4) Perhaps there are good manuscripts, but they are rejected – the publishers rather put money in a proven genre than try out a new one
All said and done, the Indian publishing scene shows a lot of promise – at least on the author’s front. We have a whole generation of well-travelled, well-read authors, who are unafraid to pen their thoughts. On the other hand, I don’t see the publishing end keeping up with this talent pool. There is no innovation, no creativity to encourage new genres or market good authors internationally. I guess that’s the reason why more and more Indian authors who write on offbeat subjects go through the self-publishing route, or seek out agents abroad.
If you have written a crime thriller, I would really love to hear about your experience with agents/publishers in India!
Very interesting! the first part read like an extract out of my own childhood! progressing from one mystery novel to another….. but still coming back to the same books again and again…. and the lack of indian mysteries is indeed surprising… but interestingly, i came across Satyajit Ray's Feluda books and found that I really enjoyed them! and the best part is that they are written specially for children, so they can easily replace even Enid Blyton for Indian kids….
Feluda is evergreen! So is Sharadindu Bhandopadyay's Byomkesh Bakshi 🙂
Check out this blog by Ashok Banker – he is quite acidic on the 'crime genre' 🙂
http://ashokbanker.com/2010/05/16/indian-crime-writing-doesnt-exist-as-a-genre-only-as-a-poor-pastiche-parody-of-western-tropes-and-devices/
Excellent article. I agree totally.
Most of the novels that are coming out these days are trash. I committed many sins by reading a few. Above Average, Trust me, If God was a banker, to name a few. Absolute crap. And Mr. Bhagat comes at the top. Never knew about a genre called Trash genre until I read these.
About the third point; though there are no glamorous law enforcement agencies, there will always be something interesting in whatever we have. Recently one of my friends, whose father and most of his cousins are in Indian Army, was telling some interesting and shocking tales, tales that happen behind the headlines of newspapers, tales for which there are no official records, tales that are hidden from the ordinary citizens. So it's all about how good the writer is at digging. Just need patience and resources to do the research. Unfortunately we are not lucky enough to have authors like Frederick Forsyth. That's what he does, right? His novels are all about what might have happened behind those headlines. An ordinary citizen might not be knowing how SAS or MI5 or MI6 works, but he digs those facts up and presents them in his novels. And boy, how does he do it!
Here, the only research our so-called authors do is on how to screw somebody in the backseat of a car, how to screw your Dean's daughter in his own house, how to screw your best friend's sister on the terrace when her family is celebrating Diwali downstairs. Long live Chetan Bhagat and the likes! And long live who publish them and encourage them!

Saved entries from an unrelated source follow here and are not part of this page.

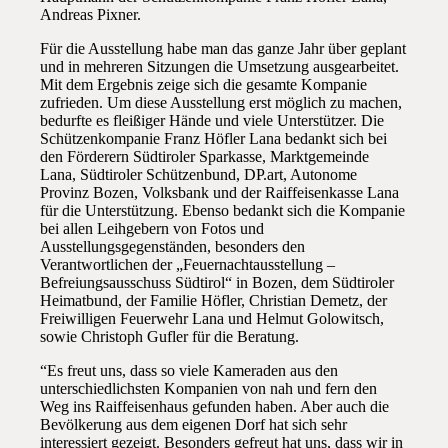
Andreas Pixner.
Für die Ausstellung habe man das ganze Jahr über geplant
und in mehreren Sitzungen die Umsetzung ausgearbeitet.
Mit dem Ergebnis zeige sich die gesamte Kompanie
zufrieden. Um diese Ausstellung erst möglich zu machen,
bedurfte es fleißiger Hände und viele Unterstützer. Die
Schützenkompanie Franz Höfler Lana bedankt sich bei
den Förderern Südtiroler Sparkasse, Marktgemeinde
Lana, Südtiroler Schützenbund, DP.art, Autonome
Provinz Bozen, Volksbank und der Raiffeisenkasse Lana
für die Unterstützung. Ebenso bedankt sich die Kompanie
bei allen Leihgebern von Fotos und
Ausstellungsgegenständen, besonders den
Verantwortlichen der „Feuernachtausstellung –
Befreiungsausschuss Südtirol“ in Bozen, dem Südtiroler
Heimatbund, der Familie Höfler, Christian Demetz, der
Freiwilligen Feuerwehr Lana und Helmut Golowitsch,
sowie Christoph Gufler für die Beratung.
“Es freut uns, dass so viele Kameraden aus den
unterschiedlichsten Kompanien von nah und fern den
Weg ins Raiffeisenhaus gefunden haben. Aber auch die
Bevölkerung aus dem eigenen Dorf hat sich sehr
interessiert gezeigt. Besonders gefreut hat uns, dass wir in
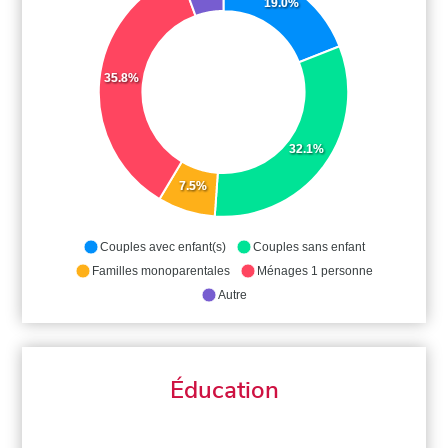
19.0%
35.8%
32.1%
7.5%
Couples avec enfant(s)
Couples sans enfant
Familles monoparentales
Ménages 1 personne
Autre
Éducation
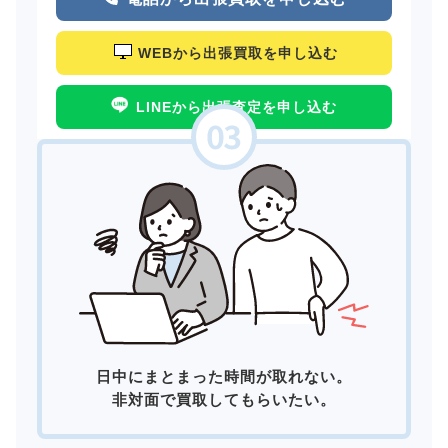
WEBから出張買取を申し込む
LINEから出張査定を申し込む
日中にまとまった時間が取れない。
非対面で買取してもらいたい。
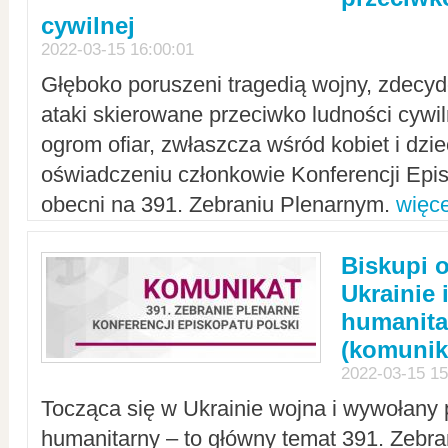
cywilnej
2022-03-15 16:00:01
Głęboko poruszeni tragedią wojny, zdecy
ataki skierowane przeciwko ludności cywi
ogrom ofiar, zwłaszcza wśród kobiet i dzie
oświadczeniu członkowie Konferencji Epis
obecni na 391. Zebraniu Plenarnym.
więce
Biskupi 
Ukrainie 
humanit
(komunik
2022-03-15 15
Tocząca się w Ukrainie wojna i wywołany 
humanitarny – to główny temat 391. Zebr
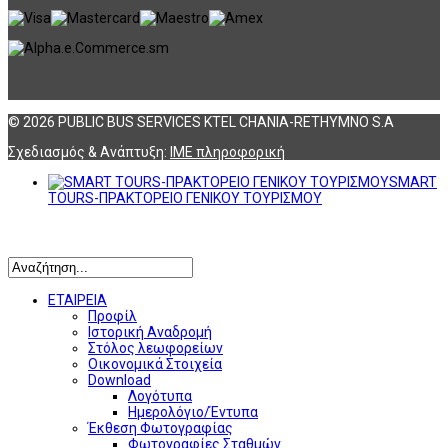
© 2026 PUBLIC BUS SERVICES KTEL CHANIA-RETHYMNO S.A
Σχεδιασμός & Ανάπτυξη:
ΙΜΕ πληροφορική
SMART
TOURS-ΠΡΑΚΤΟΡΕΙΟ ΓΕΝΙΚΟΥ ΤΟΥΡΙΣΜΟΥ
Αναζήτηση
ΕΤΑΙΡΕΙΑ
Προφίλ
Ιστορική Αναδρομή
Στόλος λεωφορείων
Οικονομικά Στοιχεία
Download
Λογότυπα
Ημερολόγιο/Έντυπα
Έκθεση Φωτογραφίας
Φωτογραφίες Σταθμών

@Karthik – yes…it is rather sad, and yes, your last paragraph is true.
Have you read any of Shashi Warrier's novels? I have heard good stuff about his writing. But if he is really good, then it is unfortunate that he does not get enough publicity.
I believe there are only two options if one writes crime fiction as an Indian author – self publish and hope for the best, or find a videshi agent, and publish abroad.